From: Greg Colvin (gcolvin_at_[hidden])
Date: 2001-03-19 11:42:20
> From: "Greg Colvin" <gcolvin_at_[hidden]>
> > Except that, as I recall it, William's thread code is designed
> > such that CloseHandle cannot fail. If it does fail it is a bug,
> > but not in the clients code. And furthermore, the whole point
> > of the thread code is for the client not to have to know or care
> > about handles at all. It is an artifact of the implementation
> > on a particular system that there is a handle at all, that it
> > needs closing, that it gets closed when it does, and that the
> > call to close can fail.
> Correct. So when the assert fires, this indicates a library bug or that
> something unanticipated by the library designer happened.
> What does the user gain? Library bugs should be caught by unit tests, not by
> users-turned-beta-testers, at least in a perfect world.

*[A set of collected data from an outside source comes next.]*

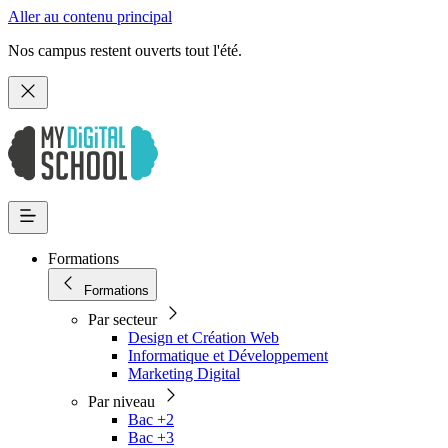
Aller au contenu principal
Nos campus restent ouverts tout l'été.
Formations
Formations
Par secteur
Design et Création Web
Informatique et Développement
Marketing Digital
Par niveau
Bac +2
Bac +3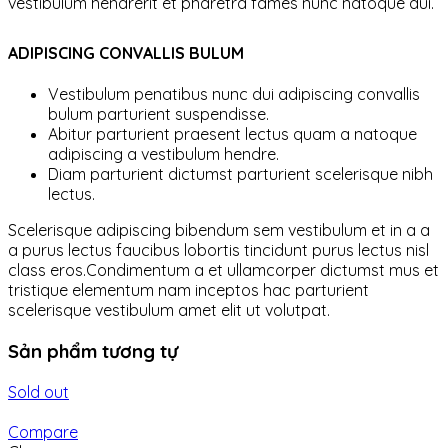
vestibulum hendrerit et pharetra fames nunc natoque dui.
ADIPISCING CONVALLIS BULUM
Vestibulum penatibus nunc dui adipiscing convallis
bulum parturient suspendisse.
Abitur parturient praesent lectus quam a natoque
adipiscing a vestibulum hendre.
Diam parturient dictumst parturient scelerisque nibh
lectus.
Scelerisque adipiscing bibendum sem vestibulum et in a a
a purus lectus faucibus lobortis tincidunt purus lectus nisl
class eros.Condimentum a et ullamcorper dictumst mus et
tristique elementum nam inceptos hac parturient
scelerisque vestibulum amet elit ut volutpat.
Sản phẩm tương tự
Sold out
Compare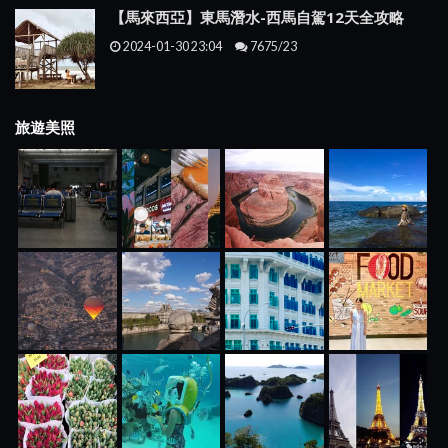
【馬來西亞】東馬潛水-西馬自駕12天全攻略
2024-01-30 23:04
7675/23
旅遊美照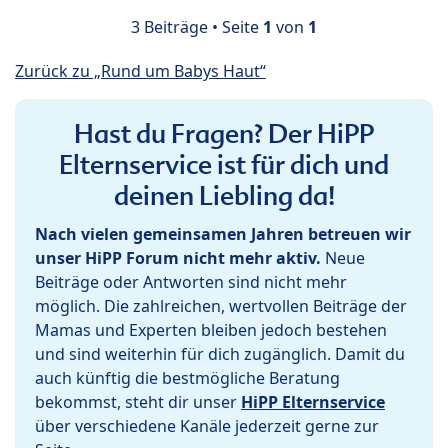
3 Beiträge • Seite
1
von
1
Zurück zu „Rund um Babys Haut“
Hast du Fragen? Der HiPP
Elternservice ist für dich und
deinen Liebling da!
Nach vielen gemeinsamen Jahren betreuen wir
unser HiPP Forum nicht mehr aktiv.
Neue
Beiträge oder Antworten sind nicht mehr
möglich. Die zahlreichen, wertvollen Beiträge der
Mamas und Experten bleiben jedoch bestehen
und sind weiterhin für dich zugänglich. Damit du
auch künftig die bestmögliche Beratung
bekommst, steht dir unser
HiPP Elternservice
über verschiedene Kanäle jederzeit gerne zur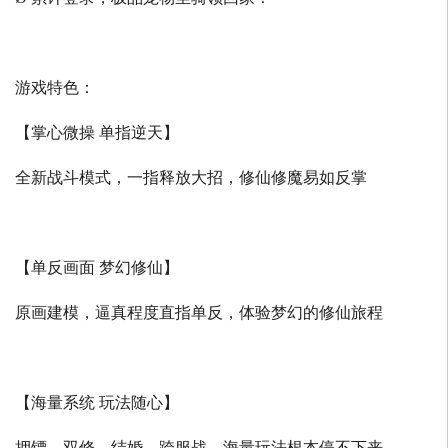
游戏特色：
【掌心微操 单指逆天】
全新战斗模式，一指释放大招，修仙修魔易如反掌
【单反画面 梦幻修仙】
原画建模，逼真程度直指单反，体验梦幻的修仙旅程
【海量系统 玩法随心】
押镖、双修、结婚、跨服战，海量玩法根本停不下来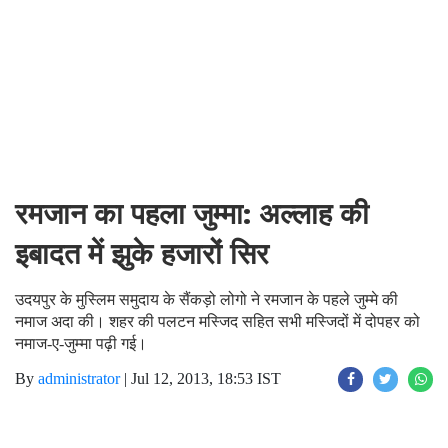
रमजान का पहला जुम्मा: अल्लाह की
इबादत में झुके हजारों सिर
उदयपुर के मुस्लिम समुदाय के सैंकड़ो लोगो ने रमजान के पहले जुम्मे की
नमाज अदा की। शहर की पलटन मस्जिद सहित सभी मस्जिदों में दोपहर को
नमाज-ए-जुम्मा पढ़ी गई।
By
administrator
|
Jul 12, 2013, 18:53 IST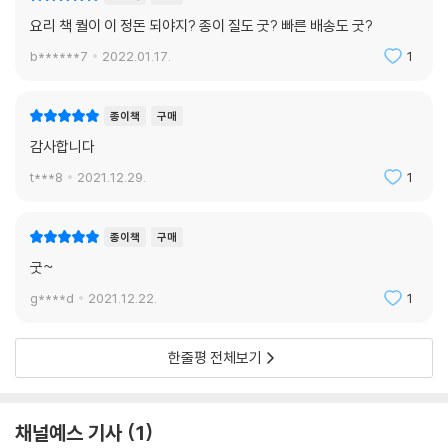
요리 책 퀄이 이 정돈 되야지? 종이 질도 굿? 빠른 배송도 굿?
b******7
2022.01.17.
1
종이책
구매
감사합니다
t***8
2021.12.29.
1
종이책
구매
굿~
g****d
2021.12.22.
1
한줄평 전체보기
채널예스 기사
1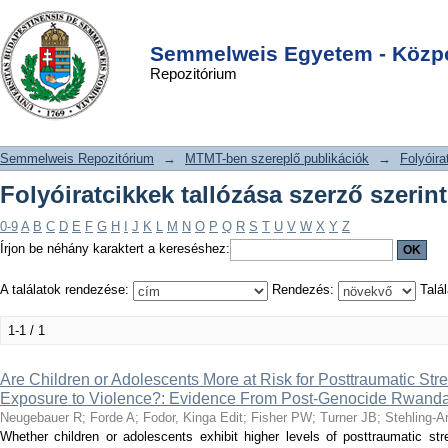
Folyóiratcikkek tallózása szerző
DSpace/Manakin Repository
Login
szerint "Yamabe S"
Semmelweis Egyetem - Közpo
Repozitórium
Semmelweis Repozitórium
→
MTMT-ben szereplő publikációk
→
Folyóira
Folyóiratcikkek tallózása szerző szeri
0-9
A
B
C
D
E
F
G
H
I
J
K
L
M
N
O
P
Q
R
S
T
U
V
W
X
Y
Z
Írjon be néhány karaktert a kereséshez:
A találatok rendezése:
Rendezés:
Talál
1-1 / 1
Are Children or Adolescents More at Risk for Posttraumatic Str
Exposure to Violence?: Evidence From Post-Genocide Rwanda
Neugebauer R
;
Forde A
;
Fodor, Kinga Edit
;
Fisher PW
;
Turner JB
;
Stehling-A
Whether children or adolescents exhibit higher levels of posttraumatic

> It may be a good idea to output a warning using some kind of logging
> mechanism, but the code should not "fail", whatever your definition of
> "fail" is. Give the user the option to ignore the error - it's not his/her
> fault. Cope with the error in the best way possible.
> > So I have no trouble with an assert in this case, as it seems
> > wrong to throw an exception that means "Something that was
> > supposed to be impossible has happened, so all bets are off.
> > Proceed at your own risk."
> I agree that an exception is not appropriate. I'm arguing that (1)
> undocumented "assert" uses are bad, and (2) the proper way to document an
> "assert" is by using the term "undefined behavior."
So the documentation is this? "If there is an error in my code,
or the compiler that compiled it, or the system code that it depends
on, or the hardware that the system code depends on, or any other
unforseen circumstance, then undefined behavior might occur. Use at
your own risk."
> > > Don't underestimate the rule "assert() only when the docs say 'undefined
> > > behavior'". It only _looks_ like it's a no-brainer, but has deep
> > > implications.
> > Yes it does, but I'm not sure I like them. I generally follow
> > the rule "assert the invariant".
> See above - the user gets an "Assertion failed - invariant()" message. So
> Of course, if the invariant is "p != 0", where p is a pointer, and the
> method uses *p, there's nothing wrong with assert'ing that p != 0. We're in
> undefined behavior land anyway, assert or not.